Swap "Sousse" for "Tunis" everywhere from the start of the records down to the line with "Échale una miradita", and give back only those lines with nothing else changed.

--- Study material ---

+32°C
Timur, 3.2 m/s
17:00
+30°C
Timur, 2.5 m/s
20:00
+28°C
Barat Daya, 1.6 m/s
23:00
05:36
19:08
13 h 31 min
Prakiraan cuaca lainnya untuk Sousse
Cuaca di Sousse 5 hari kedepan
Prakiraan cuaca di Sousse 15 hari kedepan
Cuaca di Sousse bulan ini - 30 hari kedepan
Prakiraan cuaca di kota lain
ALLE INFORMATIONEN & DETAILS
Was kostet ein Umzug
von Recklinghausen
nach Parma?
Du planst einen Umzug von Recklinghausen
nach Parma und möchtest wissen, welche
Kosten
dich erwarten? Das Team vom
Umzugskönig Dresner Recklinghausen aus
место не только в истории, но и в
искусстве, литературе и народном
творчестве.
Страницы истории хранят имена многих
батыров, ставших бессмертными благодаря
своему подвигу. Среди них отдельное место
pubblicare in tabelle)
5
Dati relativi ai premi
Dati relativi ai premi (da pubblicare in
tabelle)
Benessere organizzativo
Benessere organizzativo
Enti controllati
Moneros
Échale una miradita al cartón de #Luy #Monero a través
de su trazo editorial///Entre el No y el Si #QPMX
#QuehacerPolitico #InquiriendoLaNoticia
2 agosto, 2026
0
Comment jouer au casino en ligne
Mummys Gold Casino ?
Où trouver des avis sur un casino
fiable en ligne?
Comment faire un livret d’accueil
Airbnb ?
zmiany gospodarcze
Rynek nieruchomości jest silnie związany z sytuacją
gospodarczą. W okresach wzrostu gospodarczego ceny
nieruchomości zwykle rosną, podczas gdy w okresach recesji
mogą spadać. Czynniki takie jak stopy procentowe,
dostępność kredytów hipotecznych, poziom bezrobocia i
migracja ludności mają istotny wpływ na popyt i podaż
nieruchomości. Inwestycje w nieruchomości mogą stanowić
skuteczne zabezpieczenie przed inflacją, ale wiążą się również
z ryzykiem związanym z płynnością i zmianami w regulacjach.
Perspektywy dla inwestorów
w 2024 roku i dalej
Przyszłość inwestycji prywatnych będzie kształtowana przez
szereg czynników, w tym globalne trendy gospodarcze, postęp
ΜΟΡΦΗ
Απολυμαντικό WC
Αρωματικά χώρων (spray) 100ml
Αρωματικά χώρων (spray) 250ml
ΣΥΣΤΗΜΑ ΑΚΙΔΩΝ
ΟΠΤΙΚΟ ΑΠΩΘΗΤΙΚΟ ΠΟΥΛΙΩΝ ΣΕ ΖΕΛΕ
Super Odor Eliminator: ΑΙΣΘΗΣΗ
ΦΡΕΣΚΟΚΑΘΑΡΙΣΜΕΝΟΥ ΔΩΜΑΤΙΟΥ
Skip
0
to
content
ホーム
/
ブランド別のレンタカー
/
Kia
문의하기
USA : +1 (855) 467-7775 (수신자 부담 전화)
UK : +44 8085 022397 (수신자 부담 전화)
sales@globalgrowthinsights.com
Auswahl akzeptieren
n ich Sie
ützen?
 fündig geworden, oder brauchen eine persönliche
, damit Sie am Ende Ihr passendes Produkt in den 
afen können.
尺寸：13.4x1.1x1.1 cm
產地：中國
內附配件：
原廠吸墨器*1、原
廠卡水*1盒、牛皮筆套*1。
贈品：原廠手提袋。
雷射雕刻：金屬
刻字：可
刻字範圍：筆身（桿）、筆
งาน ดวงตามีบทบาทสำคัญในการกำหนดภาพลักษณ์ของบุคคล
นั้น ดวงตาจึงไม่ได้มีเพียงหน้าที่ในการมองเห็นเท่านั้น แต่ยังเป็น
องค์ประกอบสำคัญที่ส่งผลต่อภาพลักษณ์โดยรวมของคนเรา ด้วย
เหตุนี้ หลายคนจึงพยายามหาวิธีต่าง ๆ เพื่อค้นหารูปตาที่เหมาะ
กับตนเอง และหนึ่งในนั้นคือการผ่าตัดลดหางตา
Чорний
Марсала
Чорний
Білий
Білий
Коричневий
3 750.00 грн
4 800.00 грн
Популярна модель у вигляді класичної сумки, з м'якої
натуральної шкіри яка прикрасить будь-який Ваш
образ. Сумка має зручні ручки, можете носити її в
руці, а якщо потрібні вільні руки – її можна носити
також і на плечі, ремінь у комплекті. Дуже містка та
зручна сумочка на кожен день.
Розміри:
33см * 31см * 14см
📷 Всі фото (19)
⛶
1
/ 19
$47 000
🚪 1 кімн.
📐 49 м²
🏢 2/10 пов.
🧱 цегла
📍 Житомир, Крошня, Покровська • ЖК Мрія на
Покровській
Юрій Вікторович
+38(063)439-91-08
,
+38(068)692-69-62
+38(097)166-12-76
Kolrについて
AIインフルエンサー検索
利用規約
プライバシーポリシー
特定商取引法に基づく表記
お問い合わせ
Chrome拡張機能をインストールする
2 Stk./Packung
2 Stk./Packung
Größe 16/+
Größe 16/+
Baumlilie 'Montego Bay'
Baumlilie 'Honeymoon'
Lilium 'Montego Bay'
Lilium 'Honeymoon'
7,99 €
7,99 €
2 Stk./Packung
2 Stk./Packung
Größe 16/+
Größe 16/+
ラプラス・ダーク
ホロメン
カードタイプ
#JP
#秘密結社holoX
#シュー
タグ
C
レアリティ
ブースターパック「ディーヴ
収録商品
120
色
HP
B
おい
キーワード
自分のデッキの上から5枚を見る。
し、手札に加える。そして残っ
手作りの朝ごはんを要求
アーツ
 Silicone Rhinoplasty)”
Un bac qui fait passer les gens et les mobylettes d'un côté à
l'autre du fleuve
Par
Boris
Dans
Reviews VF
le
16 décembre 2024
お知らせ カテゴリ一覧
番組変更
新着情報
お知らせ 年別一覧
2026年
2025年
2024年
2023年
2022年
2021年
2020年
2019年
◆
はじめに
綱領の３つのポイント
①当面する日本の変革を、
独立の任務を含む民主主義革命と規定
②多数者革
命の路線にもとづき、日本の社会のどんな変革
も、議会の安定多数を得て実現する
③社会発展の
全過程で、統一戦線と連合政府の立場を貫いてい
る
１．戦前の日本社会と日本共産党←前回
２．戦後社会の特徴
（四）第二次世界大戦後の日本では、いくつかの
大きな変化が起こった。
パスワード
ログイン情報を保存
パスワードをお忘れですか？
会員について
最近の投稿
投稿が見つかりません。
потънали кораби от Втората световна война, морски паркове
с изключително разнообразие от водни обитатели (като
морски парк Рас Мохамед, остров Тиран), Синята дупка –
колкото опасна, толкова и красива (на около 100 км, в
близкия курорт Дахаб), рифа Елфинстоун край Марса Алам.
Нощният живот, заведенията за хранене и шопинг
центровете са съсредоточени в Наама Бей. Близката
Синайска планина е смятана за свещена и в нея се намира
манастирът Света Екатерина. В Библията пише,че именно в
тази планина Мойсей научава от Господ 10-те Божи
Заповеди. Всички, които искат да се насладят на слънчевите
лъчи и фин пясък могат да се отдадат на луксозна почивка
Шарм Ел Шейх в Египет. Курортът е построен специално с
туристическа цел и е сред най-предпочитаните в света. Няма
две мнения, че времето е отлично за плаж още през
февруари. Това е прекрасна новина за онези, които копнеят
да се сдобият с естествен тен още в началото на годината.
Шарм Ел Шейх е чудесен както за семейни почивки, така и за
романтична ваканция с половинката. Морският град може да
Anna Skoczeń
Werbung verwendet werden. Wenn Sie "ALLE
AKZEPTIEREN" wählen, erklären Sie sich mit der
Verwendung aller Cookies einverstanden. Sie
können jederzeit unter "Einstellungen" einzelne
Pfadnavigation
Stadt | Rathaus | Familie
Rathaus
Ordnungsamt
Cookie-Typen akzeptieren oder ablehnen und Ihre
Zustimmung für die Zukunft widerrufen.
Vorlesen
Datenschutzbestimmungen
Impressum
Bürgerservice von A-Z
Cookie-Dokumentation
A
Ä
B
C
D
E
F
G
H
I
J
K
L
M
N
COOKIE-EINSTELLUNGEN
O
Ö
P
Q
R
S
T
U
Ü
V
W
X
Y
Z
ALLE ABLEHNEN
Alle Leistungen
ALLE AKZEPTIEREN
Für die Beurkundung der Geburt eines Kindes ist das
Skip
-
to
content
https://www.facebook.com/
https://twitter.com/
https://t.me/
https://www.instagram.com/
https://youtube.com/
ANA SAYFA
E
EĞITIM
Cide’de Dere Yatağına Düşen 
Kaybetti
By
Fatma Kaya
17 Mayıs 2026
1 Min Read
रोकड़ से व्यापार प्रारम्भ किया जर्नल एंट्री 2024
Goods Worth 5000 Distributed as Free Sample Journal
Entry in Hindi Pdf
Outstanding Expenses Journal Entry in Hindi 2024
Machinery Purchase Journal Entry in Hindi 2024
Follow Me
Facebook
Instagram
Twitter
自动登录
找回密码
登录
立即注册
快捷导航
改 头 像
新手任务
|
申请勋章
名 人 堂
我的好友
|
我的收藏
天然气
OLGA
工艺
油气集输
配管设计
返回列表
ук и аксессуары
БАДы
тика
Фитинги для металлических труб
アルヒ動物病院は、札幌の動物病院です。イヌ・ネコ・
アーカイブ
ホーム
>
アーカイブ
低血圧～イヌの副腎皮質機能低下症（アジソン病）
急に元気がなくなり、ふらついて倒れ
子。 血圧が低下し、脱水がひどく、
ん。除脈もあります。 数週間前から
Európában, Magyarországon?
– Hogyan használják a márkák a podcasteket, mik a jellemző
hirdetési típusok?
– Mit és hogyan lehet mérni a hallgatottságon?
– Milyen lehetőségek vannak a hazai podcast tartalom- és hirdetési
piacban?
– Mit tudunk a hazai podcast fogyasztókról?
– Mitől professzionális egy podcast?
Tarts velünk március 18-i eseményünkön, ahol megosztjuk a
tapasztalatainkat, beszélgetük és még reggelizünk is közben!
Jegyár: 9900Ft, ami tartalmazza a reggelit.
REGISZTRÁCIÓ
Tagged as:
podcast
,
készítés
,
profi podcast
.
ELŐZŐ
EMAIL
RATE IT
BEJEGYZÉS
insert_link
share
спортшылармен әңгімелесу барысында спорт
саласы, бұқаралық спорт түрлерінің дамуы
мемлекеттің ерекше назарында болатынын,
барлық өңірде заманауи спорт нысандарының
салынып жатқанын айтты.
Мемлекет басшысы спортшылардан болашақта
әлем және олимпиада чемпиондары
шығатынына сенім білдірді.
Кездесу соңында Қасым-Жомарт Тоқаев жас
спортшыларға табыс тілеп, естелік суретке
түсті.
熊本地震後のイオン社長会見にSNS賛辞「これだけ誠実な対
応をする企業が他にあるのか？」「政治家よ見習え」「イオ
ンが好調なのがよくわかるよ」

---

:: Your response ::
+32°C
Timur, 3.2 m/s
17:00
+30°C
Timur, 2.5 m/s
20:00
+28°C
Barat Daya, 1.6 m/s
23:00
05:36
19:08
13 h 31 min
Prakiraan cuaca lainnya untuk Tunis
Cuaca di Tunis 5 hari kedepan
Prakiraan cuaca di Tunis 15 hari kedepan
Cuaca di Tunis bulan ini - 30 hari kedepan
Prakiraan cuaca di kota lain
ALLE INFORMATIONEN & DETAILS
Was kostet ein Umzug
von Recklinghausen
nach Parma?
Du planst einen Umzug von Recklinghausen
nach Parma und möchtest wissen, welche
Kosten
dich erwarten? Das Team vom
Umzugskönig Dresner Recklinghausen aus
место не только в истории, но и в
искусстве, литературе и народном
творчестве.
Страницы истории хранят имена многих
батыров, ставших бессмертными благодаря
своему подвигу. Среди них отдельное место
pubblicare in tabelle)
5
Dati relativi ai premi
Dati relativi ai premi (da pubblicare in
tabelle)
Benessere organizzativo
Benessere organizzativo
Enti controllati
Moneros
Échale una miradita al cartón de #Luy #Monero a través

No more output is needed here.